Scholarship for displaced Aurarians expands
Eligibility for free college tuition has been extended to include all direct descendants of residents displaced from their homes when the Auraria Campus was constructed decades ago.
Diana Freyta’s family roots run generations deep on the Auraria Campus. Now, those ties can continue to grow, thanks to the expansion of the Displaced Aurarian Scholarship. The program has provided free college tuition for the children and grandchildren of those displaced from their homes when the campus was built more than five decades ago. The new expansion ensures that all direct descendants of the people who were displaced are eligible for the scholarship.
In the 1940s, Freyta’s great-grandparents Maria Lucy and Anselmo Gallegos raised their 12 children in a four-bedroom house in the largely Hispanic Auraria neighborhood. Freyta’s grandmother Maria Delores and grandfather Charles Freyta were married at St. Cajetan’s Catholic Church on the Auraria Campus in the 1960s. But shortly after, Lucy and Gallegos were among hundreds forced to leave one of Denver’s oldest neighborhoods to make way for the new campus.
“My grandmother was sad because they had their friends and their network of people, and everyone kind of got separated,” Freyta said. She is pursuing an Organizational Communications degree at Metropolitan State University of Denver, which shares the Auraria Campus with the University of Colorado Denver and Community College of Denver.
During summer 1965, a flood devastated the Auraria neighborhood, and the damage motivated city and state leaders to move forward with urban-renewal plans that displaced more than 300 households. Residents were compensated for their homes and promised tuition-free education at campus higher-education institutions for themselves and their children and grandchildren.

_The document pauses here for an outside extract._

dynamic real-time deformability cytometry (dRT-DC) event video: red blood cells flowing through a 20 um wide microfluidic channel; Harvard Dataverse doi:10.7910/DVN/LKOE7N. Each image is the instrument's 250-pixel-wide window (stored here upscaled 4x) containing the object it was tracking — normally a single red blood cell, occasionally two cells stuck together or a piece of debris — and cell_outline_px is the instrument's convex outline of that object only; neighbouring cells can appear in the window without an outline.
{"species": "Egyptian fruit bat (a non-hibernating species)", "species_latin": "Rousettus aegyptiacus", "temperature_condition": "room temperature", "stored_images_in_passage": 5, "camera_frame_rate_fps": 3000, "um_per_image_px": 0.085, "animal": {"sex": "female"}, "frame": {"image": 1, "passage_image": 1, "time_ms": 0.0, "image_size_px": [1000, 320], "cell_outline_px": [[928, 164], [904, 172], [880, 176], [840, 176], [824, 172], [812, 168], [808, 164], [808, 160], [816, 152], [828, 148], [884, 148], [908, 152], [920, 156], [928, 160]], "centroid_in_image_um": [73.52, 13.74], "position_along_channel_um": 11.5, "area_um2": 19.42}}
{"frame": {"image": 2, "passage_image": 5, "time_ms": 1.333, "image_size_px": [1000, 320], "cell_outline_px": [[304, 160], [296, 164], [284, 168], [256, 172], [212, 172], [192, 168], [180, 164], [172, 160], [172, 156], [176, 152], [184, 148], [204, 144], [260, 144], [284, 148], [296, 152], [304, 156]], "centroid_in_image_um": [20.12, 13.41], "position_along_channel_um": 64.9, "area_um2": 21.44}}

Freyta used the scholarship to earn her associate degree in Business from Community College of Denver. She is now using it to obtain her bachelor’s degree at MSU Denver.
“It was one of the foundations that helped me get through college, and I think it’s important to expand the scholarship beyond to other generations,” said Freyta, whose mother and other family members also took advantage of the program to attend college on the Auraria Campus.
Freyta and others have been advocating to expand eligibility for the scholarship beyond the children and grandchildren of displaced Aurarians, and they will soon be getting their wish. Beginning with the spring semester, all lineal descendants of people who lived in the Auraria neighborhood from 1955 to 1973 will be eligible. The expansion will also allow the scholarship to be used for undergraduate or graduate programs.
“MSU Denver has proudly served multiple generations of Auraria families, and I am thrilled that we will continue to honor their legacy and this community by offering access to a high-quality, enriching education,” said University President Janine Davidson, Ph.D. “It is vital to our University mission to recognize those who came before and to set an ambitious course for assuring that all descendants of the Aurarian community have access to education, also reaffirming our ongoing commitment to equity and restorative justice at all levels of the University.”
Since 1995, MSU Denver has supported 305 students through the Displaced Aurarian Scholarship, collectively saving them over $3 million as of last spring.
“It really is an amazing opportunity just because we know that getting a degree changes an individual’s life as well as a family’s life,” said Thomas Hernandez, interim executive director of Financial Aid and Scholarships at MSU Denver. “But it’s often not just one generation that we see has to be successful in education to really move the needle for families. I think it’s really important that we’re expanding this.”